## Task goal
Report back every line in the data that includes the string "Eater".

## Records from a dataset
************
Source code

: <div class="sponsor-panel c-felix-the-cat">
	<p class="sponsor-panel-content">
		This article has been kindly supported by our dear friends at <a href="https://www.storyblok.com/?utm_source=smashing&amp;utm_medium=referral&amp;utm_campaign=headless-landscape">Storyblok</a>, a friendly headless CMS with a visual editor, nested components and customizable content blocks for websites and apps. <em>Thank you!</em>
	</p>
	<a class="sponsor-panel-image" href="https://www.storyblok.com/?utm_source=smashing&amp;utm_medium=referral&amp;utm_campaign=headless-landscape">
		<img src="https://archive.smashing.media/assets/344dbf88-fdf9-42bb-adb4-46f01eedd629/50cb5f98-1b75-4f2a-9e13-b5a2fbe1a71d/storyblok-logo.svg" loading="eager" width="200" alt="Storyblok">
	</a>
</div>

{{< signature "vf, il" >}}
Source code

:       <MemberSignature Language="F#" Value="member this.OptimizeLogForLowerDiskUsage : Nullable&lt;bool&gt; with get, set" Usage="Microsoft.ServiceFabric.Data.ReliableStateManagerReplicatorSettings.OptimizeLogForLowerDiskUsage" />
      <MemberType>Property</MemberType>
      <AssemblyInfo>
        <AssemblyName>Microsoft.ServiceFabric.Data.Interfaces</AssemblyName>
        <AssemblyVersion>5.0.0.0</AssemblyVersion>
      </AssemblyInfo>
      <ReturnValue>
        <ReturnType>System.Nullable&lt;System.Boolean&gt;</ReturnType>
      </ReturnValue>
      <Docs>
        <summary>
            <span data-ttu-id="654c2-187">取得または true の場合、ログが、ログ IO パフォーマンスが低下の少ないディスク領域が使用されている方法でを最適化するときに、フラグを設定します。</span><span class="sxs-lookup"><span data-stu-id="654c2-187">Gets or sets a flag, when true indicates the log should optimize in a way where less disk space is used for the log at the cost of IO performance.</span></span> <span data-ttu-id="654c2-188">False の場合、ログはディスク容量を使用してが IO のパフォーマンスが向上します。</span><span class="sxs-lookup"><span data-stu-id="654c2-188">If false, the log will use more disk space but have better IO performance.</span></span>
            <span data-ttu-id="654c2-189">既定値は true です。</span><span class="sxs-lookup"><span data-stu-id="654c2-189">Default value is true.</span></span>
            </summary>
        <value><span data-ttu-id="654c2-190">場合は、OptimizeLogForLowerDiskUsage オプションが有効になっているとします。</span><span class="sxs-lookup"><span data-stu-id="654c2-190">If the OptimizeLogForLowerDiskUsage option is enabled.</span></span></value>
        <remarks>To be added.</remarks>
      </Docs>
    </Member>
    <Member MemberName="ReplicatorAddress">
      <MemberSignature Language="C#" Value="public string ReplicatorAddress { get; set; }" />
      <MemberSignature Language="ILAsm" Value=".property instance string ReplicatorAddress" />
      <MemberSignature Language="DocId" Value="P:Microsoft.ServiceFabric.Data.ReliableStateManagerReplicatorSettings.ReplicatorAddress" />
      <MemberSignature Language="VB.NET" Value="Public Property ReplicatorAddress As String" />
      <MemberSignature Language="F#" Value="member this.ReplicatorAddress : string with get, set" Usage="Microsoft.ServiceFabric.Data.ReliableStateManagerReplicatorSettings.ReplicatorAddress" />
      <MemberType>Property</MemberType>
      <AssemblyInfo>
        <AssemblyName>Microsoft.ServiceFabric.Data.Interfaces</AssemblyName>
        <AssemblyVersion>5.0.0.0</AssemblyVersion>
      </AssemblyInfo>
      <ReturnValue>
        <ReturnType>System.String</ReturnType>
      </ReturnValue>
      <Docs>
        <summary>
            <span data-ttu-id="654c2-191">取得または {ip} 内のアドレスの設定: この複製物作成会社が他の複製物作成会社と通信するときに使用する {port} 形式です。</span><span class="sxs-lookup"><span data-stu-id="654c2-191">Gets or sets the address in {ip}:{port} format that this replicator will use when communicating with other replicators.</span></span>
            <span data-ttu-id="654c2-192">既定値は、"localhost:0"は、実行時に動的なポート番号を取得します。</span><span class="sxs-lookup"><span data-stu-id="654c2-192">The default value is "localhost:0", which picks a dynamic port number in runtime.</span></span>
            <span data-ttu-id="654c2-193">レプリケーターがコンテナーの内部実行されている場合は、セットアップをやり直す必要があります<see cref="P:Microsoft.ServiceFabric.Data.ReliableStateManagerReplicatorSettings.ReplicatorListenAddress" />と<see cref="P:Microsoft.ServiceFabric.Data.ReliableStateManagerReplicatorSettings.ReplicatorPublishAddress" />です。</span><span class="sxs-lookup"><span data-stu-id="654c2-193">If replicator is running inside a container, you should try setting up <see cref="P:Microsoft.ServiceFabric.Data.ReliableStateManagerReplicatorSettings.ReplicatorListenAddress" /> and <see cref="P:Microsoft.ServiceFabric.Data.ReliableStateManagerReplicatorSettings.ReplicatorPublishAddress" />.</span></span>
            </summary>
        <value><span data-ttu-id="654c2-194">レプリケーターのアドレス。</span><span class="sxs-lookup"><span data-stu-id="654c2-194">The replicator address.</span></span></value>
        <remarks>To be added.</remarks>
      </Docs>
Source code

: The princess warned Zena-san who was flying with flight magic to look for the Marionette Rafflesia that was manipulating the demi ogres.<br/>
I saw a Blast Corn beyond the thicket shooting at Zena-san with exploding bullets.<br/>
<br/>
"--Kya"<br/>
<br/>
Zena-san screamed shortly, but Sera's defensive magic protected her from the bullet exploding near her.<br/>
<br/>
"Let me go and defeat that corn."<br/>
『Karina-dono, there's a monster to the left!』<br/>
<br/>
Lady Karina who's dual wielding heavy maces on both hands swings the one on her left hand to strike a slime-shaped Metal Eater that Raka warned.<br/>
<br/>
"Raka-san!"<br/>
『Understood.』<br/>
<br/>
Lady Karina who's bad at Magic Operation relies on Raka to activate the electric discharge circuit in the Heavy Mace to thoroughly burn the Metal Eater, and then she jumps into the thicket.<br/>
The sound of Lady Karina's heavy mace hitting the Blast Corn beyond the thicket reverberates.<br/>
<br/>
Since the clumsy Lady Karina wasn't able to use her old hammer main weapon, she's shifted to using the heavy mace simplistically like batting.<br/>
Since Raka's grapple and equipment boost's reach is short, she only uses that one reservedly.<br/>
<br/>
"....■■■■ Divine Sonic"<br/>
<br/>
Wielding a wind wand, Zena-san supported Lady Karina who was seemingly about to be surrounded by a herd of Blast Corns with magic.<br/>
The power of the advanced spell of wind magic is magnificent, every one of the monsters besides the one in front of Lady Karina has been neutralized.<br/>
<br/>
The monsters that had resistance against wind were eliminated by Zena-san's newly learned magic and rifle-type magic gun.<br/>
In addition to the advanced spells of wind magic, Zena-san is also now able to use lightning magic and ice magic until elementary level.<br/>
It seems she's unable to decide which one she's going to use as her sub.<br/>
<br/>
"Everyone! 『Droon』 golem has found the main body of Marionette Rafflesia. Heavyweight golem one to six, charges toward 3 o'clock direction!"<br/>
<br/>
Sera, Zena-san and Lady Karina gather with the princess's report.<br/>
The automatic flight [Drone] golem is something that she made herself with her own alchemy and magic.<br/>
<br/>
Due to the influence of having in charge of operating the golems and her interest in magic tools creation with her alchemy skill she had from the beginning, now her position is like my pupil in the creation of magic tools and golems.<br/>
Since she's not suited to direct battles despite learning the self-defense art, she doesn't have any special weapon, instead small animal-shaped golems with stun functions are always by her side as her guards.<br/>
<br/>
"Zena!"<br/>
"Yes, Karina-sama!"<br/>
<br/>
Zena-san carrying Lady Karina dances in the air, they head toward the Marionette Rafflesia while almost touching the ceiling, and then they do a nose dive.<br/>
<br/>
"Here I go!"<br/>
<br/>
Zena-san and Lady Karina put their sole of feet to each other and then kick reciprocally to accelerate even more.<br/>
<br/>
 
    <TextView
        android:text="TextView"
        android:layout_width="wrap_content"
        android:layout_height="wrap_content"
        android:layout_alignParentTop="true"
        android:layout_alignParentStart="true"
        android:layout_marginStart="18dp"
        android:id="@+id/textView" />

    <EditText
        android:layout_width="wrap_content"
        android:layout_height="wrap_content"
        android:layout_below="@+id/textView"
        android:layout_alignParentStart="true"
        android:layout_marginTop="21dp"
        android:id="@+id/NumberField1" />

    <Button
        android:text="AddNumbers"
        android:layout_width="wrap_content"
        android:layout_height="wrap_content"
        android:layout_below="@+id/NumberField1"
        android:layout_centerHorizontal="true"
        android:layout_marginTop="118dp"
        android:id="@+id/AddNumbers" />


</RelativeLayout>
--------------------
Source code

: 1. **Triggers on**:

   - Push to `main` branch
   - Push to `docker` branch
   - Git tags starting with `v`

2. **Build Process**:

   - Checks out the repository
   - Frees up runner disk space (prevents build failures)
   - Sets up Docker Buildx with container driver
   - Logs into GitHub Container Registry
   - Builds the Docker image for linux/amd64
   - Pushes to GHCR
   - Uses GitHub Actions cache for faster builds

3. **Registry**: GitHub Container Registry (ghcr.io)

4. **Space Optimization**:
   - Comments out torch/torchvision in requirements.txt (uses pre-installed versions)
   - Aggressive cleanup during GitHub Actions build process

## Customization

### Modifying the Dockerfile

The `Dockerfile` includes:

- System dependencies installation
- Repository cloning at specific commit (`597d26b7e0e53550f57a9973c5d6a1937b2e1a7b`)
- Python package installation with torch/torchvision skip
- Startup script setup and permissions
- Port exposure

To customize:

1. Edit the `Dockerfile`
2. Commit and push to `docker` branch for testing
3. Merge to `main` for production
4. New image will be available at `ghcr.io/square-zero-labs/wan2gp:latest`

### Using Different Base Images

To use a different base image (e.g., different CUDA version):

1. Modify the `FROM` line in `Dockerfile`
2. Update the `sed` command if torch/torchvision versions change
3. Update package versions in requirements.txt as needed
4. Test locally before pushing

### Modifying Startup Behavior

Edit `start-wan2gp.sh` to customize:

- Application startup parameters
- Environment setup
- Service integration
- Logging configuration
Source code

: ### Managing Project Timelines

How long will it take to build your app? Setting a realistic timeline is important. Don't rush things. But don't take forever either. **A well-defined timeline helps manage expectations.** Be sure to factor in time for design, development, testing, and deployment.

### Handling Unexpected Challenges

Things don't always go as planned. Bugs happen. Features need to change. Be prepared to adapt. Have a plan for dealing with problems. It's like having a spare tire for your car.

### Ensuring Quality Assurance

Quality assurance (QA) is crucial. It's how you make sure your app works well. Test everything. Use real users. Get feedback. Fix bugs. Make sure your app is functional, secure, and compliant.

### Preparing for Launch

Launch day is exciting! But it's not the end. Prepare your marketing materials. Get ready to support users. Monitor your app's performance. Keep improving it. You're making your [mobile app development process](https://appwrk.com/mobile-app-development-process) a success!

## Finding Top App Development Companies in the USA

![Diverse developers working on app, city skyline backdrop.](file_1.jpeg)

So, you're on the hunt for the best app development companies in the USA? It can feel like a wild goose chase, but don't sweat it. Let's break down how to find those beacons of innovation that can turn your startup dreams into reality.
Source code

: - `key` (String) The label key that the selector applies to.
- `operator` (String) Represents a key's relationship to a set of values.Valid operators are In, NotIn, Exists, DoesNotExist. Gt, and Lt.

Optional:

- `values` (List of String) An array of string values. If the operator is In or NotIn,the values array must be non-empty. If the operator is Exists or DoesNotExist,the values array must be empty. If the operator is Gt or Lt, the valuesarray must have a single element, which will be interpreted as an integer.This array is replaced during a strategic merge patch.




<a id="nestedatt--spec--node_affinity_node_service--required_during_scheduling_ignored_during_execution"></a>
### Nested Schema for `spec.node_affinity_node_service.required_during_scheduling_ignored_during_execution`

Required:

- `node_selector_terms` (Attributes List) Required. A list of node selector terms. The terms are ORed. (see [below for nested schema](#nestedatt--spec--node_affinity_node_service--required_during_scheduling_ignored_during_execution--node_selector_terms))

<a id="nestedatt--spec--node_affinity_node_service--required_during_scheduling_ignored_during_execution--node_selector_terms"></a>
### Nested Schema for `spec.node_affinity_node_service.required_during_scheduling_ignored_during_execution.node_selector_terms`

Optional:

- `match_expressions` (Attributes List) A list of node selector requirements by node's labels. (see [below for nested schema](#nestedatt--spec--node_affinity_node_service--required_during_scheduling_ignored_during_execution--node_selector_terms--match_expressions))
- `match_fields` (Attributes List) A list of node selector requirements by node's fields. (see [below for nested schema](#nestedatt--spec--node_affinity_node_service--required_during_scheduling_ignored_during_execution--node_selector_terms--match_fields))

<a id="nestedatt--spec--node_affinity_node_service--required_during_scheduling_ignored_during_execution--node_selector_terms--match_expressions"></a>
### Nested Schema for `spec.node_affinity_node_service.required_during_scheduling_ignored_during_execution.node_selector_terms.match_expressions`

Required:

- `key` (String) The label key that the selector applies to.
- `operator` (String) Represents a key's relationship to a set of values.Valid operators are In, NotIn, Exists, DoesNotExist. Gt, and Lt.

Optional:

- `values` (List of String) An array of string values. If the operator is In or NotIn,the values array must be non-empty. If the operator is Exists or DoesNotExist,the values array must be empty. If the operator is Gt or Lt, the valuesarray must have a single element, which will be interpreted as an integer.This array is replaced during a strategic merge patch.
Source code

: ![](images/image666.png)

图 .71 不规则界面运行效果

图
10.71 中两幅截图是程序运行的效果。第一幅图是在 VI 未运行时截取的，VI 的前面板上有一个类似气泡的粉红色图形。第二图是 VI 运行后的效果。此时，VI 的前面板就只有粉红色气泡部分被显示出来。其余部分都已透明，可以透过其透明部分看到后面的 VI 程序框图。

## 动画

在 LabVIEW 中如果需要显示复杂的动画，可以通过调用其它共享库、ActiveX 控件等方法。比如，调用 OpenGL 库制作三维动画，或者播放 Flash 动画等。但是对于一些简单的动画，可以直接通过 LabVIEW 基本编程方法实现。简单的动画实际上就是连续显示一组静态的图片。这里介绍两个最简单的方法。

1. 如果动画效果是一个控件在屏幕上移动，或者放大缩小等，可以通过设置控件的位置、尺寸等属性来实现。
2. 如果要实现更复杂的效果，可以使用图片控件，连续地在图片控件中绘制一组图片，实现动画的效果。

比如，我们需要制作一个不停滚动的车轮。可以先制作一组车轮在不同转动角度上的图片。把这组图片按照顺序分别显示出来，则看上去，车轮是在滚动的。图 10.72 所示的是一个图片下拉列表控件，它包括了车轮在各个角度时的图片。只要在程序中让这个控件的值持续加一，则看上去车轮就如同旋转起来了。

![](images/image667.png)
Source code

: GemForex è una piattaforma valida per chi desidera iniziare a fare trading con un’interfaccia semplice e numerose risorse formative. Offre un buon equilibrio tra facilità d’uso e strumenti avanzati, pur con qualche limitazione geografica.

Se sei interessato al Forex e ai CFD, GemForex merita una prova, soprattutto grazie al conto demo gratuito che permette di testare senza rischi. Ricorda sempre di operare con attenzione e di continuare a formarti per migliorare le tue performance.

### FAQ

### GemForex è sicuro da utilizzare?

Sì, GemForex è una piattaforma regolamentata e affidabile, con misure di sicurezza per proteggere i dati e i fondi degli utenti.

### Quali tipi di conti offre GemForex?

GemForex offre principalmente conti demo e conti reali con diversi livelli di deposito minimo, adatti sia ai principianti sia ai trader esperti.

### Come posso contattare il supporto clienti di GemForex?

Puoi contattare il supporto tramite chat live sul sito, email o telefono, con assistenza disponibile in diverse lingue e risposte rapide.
************
## Written solution
Lady Karina who's dual wielding heavy maces on both hands swings the one on her left hand to strike a slime-shaped Metal Eater that Raka warned.<br/>
Lady Karina who's bad at Magic Operation relies on Raka to activate the electric discharge circuit in the Heavy Mace to thoroughly burn the Metal Eater, and then she jumps into the thicket.<br/>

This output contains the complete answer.